● Trecho selecionado:
------------------------------------------------------------

Depois de ano de ausente, Krisha se reúne novamente com sua família nas férias. Ela percebe que diante dela está a oportunidade de conserta os erros do passado, cozinhar o peru para a família e provar para seus entes queridos que ela mudou para melhor. Porém, os delírios dela conduzem o feriado para uma experiência atordoante que ninguém vai esquecer.

Crítica

Quando, em certo dia de Ação de Graças, Krisha (Krisha Fairchild) retornou de tempos intranquilos, encontrou-se no meio de sua família metamorfoseada numa pária. Assim como o Gregor Samsa do clássico livro A Metamorfose, de Franz Kafka, que acorda transformado num inseto, a protagonista do filme escrito e dirigido por Trey Edward Shults que, por sua vez, é baseado no curta homônimo do mesmo realizador, se tornou indesejada. Apesar de recebida pelos familiares com sorrisos e cordialidade, não consegue evitar de causar repulsa pela forma assumida. Não é estranho, então, que Krisha adote pitadas de horror que remetem à atmosfera sombria, distorcida e solitária concebida pela escrita de Kafka.

------------------------------------------------------------

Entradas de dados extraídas
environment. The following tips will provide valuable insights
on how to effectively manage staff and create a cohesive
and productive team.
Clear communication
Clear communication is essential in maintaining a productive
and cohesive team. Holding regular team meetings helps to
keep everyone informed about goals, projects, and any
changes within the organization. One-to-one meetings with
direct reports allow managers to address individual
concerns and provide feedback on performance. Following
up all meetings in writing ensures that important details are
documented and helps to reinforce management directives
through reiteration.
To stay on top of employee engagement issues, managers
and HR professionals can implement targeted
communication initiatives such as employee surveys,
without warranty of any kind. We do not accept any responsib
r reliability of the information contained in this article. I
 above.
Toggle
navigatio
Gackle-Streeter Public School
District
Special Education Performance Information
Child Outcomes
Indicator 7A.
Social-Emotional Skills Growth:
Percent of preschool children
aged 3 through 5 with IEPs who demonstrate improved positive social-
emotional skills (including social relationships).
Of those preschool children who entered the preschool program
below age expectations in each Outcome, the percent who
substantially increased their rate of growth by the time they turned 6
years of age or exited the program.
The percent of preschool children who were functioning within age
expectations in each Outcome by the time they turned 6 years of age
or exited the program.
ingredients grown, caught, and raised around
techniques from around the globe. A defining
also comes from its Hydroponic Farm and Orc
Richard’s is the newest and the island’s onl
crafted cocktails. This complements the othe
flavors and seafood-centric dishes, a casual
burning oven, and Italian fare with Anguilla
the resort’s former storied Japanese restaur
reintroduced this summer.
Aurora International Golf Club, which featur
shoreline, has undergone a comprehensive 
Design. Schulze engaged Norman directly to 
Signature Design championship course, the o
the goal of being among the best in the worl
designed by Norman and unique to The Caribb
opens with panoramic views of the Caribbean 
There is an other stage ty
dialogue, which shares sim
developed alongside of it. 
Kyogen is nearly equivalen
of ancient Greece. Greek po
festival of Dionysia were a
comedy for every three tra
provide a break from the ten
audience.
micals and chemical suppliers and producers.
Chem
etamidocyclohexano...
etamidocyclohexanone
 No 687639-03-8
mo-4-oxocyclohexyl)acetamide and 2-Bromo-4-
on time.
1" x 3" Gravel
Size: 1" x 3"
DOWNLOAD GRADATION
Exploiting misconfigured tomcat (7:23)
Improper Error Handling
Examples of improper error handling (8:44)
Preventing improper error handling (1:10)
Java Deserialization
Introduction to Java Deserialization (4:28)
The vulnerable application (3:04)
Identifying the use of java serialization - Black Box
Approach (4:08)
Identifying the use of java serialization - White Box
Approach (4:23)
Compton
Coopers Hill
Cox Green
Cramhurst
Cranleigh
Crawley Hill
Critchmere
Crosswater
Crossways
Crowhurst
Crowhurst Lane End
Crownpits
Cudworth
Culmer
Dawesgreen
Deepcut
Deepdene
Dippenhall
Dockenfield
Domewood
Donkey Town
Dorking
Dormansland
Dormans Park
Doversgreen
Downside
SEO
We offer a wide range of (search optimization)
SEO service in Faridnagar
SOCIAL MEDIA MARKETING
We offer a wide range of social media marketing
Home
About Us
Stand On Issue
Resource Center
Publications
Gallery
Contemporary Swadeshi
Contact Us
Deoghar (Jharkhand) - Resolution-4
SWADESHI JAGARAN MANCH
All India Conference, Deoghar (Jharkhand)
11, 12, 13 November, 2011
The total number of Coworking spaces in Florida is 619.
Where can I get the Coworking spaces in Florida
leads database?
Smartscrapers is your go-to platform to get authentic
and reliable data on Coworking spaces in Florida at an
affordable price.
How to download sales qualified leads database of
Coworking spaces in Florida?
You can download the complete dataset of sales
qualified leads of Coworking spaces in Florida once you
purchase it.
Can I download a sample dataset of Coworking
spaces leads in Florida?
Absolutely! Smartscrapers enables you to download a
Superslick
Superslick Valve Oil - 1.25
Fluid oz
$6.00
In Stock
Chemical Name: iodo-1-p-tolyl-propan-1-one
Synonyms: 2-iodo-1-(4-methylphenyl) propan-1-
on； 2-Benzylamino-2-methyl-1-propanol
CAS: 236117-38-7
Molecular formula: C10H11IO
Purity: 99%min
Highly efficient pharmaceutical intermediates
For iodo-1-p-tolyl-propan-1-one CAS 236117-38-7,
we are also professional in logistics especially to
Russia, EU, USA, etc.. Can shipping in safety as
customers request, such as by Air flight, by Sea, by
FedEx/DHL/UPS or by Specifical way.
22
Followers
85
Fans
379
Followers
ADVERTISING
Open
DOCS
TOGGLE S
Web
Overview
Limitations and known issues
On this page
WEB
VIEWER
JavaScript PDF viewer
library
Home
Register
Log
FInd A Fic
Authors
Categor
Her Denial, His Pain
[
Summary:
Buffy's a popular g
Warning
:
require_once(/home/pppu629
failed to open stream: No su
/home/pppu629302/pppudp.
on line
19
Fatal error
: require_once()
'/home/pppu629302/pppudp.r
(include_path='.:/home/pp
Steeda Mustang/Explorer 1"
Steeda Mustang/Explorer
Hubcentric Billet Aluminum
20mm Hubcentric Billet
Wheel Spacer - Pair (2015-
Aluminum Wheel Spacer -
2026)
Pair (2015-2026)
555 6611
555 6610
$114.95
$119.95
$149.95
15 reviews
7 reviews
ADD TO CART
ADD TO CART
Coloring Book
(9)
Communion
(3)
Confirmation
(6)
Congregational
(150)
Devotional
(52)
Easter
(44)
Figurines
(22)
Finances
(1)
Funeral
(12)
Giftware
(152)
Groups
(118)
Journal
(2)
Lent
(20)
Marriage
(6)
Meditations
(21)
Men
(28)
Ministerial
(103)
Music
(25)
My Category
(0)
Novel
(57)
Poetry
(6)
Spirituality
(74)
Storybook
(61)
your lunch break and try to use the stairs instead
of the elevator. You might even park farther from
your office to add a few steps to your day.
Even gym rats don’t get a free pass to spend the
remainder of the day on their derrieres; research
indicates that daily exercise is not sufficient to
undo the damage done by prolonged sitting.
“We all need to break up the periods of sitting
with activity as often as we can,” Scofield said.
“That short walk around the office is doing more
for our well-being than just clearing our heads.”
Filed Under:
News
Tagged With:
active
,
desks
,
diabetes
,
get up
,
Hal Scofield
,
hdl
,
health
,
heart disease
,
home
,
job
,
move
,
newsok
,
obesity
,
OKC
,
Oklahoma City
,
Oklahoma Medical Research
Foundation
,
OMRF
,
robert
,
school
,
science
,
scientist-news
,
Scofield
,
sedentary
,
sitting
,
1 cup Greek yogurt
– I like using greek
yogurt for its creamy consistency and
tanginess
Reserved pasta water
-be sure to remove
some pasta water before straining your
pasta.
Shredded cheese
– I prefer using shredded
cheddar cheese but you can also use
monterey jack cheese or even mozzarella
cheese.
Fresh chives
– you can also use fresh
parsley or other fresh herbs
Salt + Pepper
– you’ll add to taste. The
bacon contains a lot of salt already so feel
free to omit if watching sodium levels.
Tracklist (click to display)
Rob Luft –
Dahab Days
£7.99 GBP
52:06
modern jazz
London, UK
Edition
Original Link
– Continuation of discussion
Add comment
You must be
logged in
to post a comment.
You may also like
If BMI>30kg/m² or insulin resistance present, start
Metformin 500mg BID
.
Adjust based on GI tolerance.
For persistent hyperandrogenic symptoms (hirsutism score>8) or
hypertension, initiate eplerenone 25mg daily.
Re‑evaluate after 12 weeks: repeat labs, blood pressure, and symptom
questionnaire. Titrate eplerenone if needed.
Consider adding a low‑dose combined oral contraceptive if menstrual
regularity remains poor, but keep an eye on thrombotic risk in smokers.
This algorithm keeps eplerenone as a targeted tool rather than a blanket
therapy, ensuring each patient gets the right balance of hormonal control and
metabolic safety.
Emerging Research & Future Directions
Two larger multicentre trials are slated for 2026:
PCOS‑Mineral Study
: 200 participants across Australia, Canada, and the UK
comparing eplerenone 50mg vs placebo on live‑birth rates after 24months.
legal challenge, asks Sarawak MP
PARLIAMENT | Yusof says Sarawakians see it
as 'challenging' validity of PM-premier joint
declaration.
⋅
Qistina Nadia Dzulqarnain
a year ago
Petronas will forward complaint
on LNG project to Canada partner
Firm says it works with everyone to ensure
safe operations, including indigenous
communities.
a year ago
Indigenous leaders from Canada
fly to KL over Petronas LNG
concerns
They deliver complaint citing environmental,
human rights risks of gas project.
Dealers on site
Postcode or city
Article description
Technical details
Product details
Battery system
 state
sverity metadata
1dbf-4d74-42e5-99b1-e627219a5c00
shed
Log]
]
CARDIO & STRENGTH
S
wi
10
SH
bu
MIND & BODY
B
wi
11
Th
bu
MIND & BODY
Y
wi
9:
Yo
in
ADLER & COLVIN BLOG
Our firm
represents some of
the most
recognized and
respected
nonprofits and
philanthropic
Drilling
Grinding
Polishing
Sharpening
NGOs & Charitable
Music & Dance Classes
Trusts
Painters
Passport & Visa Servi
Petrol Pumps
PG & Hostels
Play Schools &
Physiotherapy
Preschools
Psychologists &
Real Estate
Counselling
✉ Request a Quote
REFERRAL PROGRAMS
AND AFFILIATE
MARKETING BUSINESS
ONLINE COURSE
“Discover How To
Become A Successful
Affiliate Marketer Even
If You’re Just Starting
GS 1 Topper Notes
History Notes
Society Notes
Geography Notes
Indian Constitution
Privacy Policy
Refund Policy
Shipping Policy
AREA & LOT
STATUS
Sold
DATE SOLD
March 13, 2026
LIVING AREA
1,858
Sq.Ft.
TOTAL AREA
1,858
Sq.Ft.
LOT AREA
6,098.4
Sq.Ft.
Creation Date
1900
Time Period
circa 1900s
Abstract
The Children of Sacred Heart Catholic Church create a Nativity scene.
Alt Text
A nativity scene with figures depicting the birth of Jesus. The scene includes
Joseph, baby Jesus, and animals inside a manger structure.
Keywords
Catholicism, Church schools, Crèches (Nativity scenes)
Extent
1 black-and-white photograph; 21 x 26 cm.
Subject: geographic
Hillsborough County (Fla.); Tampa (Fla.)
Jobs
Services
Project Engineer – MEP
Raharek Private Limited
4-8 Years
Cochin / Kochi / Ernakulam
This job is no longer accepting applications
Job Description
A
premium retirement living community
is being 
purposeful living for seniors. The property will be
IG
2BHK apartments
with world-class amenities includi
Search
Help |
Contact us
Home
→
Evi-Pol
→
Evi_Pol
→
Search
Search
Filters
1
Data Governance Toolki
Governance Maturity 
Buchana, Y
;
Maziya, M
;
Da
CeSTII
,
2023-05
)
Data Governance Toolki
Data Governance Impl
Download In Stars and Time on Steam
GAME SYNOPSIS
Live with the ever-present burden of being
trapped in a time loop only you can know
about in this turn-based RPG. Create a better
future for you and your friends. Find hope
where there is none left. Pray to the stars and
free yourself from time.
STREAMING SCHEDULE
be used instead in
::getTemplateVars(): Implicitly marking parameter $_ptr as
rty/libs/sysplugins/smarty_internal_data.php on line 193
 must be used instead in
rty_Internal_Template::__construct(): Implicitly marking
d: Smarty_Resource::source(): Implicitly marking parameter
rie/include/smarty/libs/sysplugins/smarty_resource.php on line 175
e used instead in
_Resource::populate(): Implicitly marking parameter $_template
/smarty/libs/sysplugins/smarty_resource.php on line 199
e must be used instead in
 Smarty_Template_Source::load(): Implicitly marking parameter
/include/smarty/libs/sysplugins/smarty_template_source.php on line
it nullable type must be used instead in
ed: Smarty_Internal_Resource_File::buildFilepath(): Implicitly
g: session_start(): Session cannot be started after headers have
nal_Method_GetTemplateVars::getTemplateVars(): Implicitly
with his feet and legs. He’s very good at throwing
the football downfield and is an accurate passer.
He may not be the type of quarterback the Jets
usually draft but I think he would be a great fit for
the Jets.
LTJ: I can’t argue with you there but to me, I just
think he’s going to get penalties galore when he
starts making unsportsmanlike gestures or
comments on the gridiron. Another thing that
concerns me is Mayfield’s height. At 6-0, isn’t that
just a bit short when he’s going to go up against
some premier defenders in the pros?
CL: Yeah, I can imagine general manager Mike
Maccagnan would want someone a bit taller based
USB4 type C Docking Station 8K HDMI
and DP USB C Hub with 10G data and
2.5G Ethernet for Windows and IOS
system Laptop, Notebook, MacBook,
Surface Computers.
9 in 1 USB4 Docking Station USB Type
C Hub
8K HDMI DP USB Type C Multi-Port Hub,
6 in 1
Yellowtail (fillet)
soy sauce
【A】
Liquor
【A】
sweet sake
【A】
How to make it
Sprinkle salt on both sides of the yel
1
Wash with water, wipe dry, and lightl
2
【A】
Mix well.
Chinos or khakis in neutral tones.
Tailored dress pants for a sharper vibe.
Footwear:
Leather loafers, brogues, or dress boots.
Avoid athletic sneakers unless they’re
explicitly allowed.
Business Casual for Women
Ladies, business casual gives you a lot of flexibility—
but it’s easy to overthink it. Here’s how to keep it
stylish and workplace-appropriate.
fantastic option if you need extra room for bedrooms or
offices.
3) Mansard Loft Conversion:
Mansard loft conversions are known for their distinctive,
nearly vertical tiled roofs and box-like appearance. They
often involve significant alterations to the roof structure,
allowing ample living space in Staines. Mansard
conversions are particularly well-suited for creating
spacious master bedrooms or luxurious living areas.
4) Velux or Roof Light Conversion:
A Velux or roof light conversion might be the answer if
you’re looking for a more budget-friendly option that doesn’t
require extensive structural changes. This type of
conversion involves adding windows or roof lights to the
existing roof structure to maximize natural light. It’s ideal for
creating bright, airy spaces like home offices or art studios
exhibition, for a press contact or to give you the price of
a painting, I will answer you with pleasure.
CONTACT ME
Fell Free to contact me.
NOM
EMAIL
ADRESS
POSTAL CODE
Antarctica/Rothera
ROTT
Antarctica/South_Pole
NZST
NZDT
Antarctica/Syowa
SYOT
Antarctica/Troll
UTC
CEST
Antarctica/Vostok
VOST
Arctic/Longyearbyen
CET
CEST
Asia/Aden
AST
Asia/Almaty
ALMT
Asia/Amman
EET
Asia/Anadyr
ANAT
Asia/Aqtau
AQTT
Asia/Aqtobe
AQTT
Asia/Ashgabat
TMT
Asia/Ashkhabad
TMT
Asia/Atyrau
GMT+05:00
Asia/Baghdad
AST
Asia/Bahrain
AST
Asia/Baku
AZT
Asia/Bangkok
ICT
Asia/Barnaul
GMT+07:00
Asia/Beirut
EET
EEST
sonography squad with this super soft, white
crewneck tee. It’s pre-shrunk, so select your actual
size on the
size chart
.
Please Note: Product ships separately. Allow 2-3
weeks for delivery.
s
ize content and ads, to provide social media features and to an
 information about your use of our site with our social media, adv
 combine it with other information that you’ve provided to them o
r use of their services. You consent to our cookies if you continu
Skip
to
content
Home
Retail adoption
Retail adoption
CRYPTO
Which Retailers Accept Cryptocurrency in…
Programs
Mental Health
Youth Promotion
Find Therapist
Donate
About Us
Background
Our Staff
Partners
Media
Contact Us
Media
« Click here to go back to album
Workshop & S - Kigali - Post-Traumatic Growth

------------------------------------------------------------

● Complete o seguinte:
#1 Reescreva as linhas de dados, do início delas até a que contém "Clear communication is", inclusive, trocando "productive" por "efficient" e mantendo todo o resto igual.
#2 Continue a crítica do filme Krisha a partir do ponto em que ela termina.
As linhas de dados não têm nenhuma relação com a crítica do filme Krisha.

● Resultados em ordem:
#1
environment. The following tips will provide valuable insights
on how to effectively manage staff and create a cohesive
and efficient team.
Clear communication
Clear communication is essential in maintaining a efficient

#2
Abrindo com um plano-sequência que força o espectador a acompanhar Krisha durante cada segundo do primeiro contato com a família, depois de anos afastada, Shults estabelece que, seja lá por quais motivos, existe ressentimento entre aquela mulher de cabelos desgrenhados/grisalhos e a irmã, o cunhado, os sobrinhos, etc. De forma ainda mais latente, também entre ela e seu filho, Trey, vivido pelo próprio Shults. A partir daí, é flagrante o abandono de câmeras livres, como a dos minutos iniciais, e a adoção de quadros estabilizados, de movimentos retos (seja em travellings, panorâmicas ou mesmo zooms) que, por contraste, ressaltam a instabilidade emocional de Krisha, cada vez mais desconfortável com a polidez familiar.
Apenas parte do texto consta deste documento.